## EXERCISE GOAL
Report how many lines of the listing below contain the string "Umsetzung", counting only matches with identical capitalization. Give the number alone.

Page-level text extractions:

■ ■ ■ ■ ■

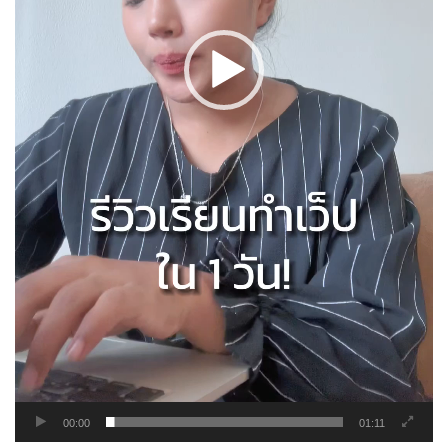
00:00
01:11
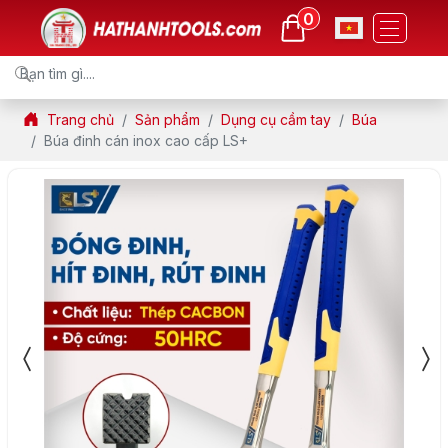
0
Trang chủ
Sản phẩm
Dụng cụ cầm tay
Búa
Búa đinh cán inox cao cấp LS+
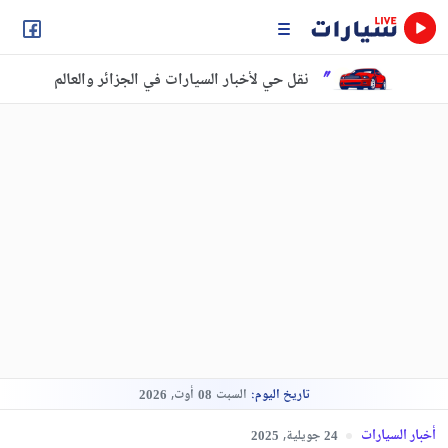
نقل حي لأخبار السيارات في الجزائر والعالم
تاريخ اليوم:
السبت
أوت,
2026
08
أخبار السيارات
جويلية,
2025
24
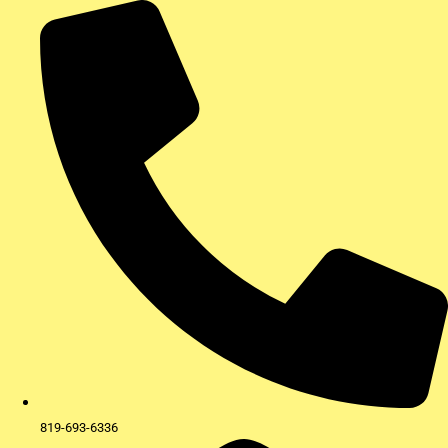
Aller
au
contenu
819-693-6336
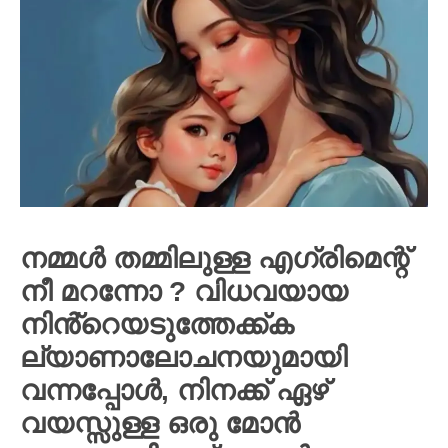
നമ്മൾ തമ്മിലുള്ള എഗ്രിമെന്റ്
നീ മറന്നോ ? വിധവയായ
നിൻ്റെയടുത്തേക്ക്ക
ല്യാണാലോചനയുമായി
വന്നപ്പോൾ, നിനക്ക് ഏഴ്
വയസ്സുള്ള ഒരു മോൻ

■ ■ ■ ■ ■

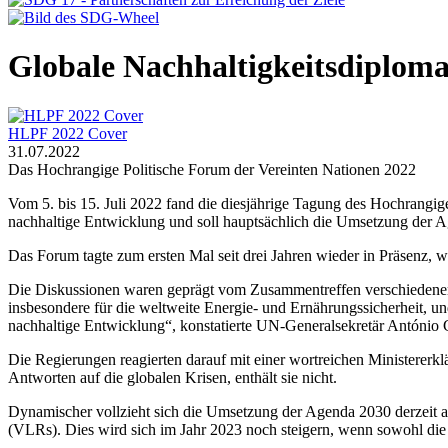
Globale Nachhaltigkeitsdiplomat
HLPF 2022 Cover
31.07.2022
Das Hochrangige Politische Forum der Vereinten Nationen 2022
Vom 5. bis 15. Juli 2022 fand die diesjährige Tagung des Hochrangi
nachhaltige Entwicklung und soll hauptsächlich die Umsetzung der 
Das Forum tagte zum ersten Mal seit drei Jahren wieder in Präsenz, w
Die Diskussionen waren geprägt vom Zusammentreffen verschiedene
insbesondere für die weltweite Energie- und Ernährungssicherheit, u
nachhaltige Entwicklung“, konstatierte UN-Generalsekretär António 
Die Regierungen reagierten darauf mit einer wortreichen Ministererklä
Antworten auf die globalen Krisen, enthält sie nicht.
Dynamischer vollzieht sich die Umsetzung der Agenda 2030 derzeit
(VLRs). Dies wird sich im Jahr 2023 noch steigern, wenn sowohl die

■ ■ ■ ■ ■

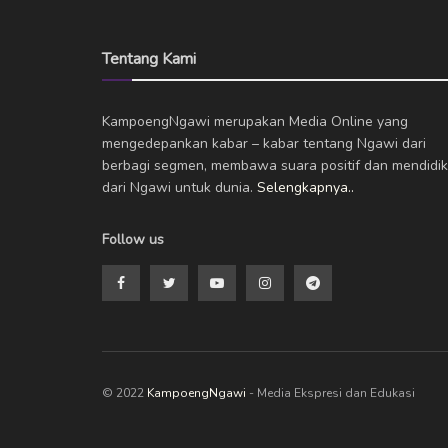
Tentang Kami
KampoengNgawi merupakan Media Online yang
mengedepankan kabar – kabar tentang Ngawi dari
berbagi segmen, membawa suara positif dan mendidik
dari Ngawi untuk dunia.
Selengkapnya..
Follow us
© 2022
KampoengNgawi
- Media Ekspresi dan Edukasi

■ ■ ■ ■ ■

## EXERCISE OUTPUT
2